EXERCISE TASKS:
1. Translate this sentence from the passage on intelligent design into Spanish: "They hoped to use intelligent design as a stepping stone to teaching religion in the schools as if it were science."
2. Go on with the passage on intelligent design, picking up right after its final sentence.

TEXT UNDER STUDY:
The people who back intelligent design are, almost exclusively, liars and
bullshit artists. They lost a Supreme Court challenge in 1987, and so cannot
teach "creation science" (an Oxymoron of the Year Award winner, that one) to
schoolchildren--so they made up "intelligent design" and tried that out on
the Neanderthal school boards of America. They hoped to use intelligent design
as a stepping stone to teaching religion in the schools as if it were science.
Want an example of their twisted illogic? According to the article I link to above,
"[House Republican Steve] Chabot cited a 2001 Zogby poll that found that
71 percent of those surveyed supported offering students the 'scientific
evidence against evolution.'" What a nice bit of liar's logic.
Hey, I would be all for teaching the
scientific evidence against evolution. There's only one problem.

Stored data
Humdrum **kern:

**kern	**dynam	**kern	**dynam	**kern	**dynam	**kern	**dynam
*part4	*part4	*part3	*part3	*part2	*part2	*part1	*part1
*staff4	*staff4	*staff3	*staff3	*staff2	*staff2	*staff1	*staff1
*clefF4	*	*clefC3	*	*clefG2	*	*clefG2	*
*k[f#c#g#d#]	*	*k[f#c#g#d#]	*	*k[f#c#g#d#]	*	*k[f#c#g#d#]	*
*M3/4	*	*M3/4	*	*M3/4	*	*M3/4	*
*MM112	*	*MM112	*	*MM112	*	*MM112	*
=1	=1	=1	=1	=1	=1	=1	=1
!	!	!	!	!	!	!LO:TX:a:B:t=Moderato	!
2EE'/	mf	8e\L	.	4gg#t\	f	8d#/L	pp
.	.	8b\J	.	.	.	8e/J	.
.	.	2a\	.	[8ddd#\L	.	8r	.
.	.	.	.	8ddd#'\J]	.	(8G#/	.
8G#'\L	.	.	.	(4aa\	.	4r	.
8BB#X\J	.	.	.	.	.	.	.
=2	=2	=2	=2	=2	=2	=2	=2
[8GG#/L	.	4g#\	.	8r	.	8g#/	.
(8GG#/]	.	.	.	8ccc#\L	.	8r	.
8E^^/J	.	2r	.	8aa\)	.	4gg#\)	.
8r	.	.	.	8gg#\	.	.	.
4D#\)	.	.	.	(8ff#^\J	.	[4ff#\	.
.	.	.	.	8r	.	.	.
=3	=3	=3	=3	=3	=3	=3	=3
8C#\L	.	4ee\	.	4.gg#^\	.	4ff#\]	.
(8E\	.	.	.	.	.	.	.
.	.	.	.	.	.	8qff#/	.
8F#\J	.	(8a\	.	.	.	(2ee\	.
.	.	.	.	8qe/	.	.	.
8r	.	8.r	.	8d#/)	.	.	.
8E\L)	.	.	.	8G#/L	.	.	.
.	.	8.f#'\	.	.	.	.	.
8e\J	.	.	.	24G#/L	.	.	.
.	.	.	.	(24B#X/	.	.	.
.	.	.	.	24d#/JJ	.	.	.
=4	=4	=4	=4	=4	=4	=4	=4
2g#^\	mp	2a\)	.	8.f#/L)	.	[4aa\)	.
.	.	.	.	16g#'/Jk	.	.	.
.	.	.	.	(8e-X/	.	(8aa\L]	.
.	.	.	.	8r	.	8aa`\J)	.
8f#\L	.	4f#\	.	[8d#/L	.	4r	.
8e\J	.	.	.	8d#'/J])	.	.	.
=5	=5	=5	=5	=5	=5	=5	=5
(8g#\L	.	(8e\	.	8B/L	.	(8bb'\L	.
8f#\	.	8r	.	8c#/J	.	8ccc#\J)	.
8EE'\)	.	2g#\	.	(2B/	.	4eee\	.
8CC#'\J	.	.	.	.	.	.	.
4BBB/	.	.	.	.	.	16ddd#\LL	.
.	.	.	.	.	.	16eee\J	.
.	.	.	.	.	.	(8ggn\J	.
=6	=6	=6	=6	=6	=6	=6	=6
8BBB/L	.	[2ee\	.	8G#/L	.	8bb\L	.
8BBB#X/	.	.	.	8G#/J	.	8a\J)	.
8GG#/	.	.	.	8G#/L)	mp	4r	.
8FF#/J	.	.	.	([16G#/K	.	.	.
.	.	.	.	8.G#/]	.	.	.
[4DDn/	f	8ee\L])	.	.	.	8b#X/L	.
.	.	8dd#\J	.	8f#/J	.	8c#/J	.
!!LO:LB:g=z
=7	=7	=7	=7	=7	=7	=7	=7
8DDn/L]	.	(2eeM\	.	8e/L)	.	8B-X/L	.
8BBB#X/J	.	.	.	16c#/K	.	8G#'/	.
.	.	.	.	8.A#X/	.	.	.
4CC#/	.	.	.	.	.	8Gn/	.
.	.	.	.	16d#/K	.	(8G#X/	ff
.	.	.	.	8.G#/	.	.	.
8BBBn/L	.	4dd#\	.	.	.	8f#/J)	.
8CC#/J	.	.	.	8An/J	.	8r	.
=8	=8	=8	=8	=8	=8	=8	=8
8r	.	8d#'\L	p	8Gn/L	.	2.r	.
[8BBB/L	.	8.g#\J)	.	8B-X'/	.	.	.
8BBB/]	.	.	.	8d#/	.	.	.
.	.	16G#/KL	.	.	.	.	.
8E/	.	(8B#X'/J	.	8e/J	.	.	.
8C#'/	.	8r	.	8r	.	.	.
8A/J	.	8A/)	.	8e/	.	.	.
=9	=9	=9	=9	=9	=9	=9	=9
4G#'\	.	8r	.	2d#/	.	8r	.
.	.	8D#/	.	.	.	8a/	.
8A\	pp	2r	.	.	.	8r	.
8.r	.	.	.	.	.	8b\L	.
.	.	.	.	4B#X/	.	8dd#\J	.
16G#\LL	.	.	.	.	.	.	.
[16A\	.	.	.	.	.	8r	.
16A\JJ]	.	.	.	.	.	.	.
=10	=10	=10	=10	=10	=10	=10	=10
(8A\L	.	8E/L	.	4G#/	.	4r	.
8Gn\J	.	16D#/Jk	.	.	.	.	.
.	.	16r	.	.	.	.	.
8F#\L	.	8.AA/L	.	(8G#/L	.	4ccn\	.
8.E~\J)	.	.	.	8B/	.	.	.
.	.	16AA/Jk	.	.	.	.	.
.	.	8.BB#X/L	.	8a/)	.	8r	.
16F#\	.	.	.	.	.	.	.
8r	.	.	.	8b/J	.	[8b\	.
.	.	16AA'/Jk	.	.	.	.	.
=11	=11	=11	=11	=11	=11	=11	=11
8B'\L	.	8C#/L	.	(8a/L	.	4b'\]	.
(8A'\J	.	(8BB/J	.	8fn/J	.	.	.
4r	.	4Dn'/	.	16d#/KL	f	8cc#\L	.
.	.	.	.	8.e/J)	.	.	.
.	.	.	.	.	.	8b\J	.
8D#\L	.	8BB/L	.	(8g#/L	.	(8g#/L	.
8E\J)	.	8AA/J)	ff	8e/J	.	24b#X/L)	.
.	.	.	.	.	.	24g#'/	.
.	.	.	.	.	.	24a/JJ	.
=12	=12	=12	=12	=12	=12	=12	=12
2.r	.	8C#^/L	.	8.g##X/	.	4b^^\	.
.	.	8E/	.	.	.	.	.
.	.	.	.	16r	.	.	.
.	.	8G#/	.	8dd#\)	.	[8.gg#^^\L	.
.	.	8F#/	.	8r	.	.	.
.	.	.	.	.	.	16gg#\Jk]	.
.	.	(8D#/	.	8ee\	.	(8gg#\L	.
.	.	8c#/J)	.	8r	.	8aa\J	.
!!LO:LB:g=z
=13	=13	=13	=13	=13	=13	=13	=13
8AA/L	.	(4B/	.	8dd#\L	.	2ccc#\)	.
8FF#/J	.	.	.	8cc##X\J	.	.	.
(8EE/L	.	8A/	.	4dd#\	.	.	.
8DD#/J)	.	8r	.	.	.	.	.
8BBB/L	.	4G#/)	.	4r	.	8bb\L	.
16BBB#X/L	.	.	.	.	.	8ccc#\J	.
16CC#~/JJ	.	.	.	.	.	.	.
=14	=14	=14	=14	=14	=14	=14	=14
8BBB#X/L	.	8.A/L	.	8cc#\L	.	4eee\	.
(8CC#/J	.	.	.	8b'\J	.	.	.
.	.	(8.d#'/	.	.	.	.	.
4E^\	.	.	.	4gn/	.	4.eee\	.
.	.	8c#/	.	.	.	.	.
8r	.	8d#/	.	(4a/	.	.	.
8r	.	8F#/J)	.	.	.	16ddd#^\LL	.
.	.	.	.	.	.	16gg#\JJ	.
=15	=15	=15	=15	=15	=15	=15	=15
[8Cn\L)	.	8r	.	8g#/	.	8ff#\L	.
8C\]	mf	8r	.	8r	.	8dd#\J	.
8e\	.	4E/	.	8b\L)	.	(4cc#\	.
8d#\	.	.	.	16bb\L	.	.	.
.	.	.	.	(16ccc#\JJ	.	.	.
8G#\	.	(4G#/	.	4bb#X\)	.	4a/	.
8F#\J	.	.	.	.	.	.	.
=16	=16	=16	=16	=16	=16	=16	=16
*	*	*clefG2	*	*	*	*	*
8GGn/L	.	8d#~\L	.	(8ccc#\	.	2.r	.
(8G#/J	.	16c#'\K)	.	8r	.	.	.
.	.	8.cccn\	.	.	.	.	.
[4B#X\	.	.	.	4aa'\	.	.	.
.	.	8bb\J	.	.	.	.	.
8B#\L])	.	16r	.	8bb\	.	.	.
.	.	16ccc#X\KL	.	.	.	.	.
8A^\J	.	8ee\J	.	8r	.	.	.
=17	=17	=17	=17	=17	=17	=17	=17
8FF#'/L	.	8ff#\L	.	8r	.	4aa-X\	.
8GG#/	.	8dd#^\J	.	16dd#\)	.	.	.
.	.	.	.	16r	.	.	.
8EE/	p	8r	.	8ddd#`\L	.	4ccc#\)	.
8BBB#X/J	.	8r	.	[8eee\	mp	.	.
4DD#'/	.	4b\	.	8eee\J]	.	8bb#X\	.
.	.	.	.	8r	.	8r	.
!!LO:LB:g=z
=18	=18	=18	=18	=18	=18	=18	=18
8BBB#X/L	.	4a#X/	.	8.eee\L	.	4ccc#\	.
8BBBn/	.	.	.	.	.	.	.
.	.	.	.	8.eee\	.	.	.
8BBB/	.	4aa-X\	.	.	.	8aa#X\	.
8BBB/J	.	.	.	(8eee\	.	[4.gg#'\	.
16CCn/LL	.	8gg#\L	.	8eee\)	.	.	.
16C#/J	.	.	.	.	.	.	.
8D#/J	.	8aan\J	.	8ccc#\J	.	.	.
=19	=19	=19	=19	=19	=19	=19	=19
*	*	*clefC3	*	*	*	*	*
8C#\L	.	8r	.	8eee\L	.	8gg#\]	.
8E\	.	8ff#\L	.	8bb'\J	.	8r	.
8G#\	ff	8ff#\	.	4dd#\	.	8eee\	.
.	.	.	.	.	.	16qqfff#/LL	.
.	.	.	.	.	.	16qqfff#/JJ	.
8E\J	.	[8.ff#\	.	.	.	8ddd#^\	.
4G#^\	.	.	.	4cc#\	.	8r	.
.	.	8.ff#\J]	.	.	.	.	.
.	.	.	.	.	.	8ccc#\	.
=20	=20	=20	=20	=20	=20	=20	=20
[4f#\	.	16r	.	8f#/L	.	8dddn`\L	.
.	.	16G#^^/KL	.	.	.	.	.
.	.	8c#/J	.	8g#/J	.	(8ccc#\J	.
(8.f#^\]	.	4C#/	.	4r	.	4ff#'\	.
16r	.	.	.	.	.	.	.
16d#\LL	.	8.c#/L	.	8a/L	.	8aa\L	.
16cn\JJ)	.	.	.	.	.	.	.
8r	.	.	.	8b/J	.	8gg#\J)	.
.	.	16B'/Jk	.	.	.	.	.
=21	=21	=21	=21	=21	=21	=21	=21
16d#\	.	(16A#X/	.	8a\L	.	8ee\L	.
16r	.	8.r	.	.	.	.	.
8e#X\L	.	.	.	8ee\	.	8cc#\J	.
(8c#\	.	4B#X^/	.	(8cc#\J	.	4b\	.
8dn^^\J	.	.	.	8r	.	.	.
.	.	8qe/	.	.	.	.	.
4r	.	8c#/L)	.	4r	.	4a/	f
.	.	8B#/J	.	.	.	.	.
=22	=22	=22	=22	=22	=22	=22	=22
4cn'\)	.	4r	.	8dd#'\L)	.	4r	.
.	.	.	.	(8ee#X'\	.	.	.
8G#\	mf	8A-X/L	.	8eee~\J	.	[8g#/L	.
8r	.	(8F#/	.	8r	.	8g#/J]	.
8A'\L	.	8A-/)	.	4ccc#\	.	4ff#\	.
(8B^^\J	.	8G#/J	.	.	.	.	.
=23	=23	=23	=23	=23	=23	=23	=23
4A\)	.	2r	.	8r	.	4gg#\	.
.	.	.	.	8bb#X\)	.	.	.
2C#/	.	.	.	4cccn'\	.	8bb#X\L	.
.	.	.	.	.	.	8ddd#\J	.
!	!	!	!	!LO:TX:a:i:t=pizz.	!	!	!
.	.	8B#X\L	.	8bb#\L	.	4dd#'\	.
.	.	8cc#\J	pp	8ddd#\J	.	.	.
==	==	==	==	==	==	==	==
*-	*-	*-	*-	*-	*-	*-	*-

ANSWERS TO THE EXERCISES:
1. Esperaban usar el diseño inteligente como trampolín para enseñar religión en las escuelas como si fuera ciencia.

2.
There isn't any. Every piece of scientific evidence points towards the
correctness of evolutionary theory in one of its forms.
And those pushing the intelligent design gateway drug know it.
I will state, for the record, that intelligent
design is bullshit. Anyone who wants to debate me needs to (1) throw away
your Bible, since mythology has nothing to do with scientific debate, and (2)
learn some basic logic. Anyone ignoring these two dicta will be laughed off the
field.
I miss Steven
Jay Gould already.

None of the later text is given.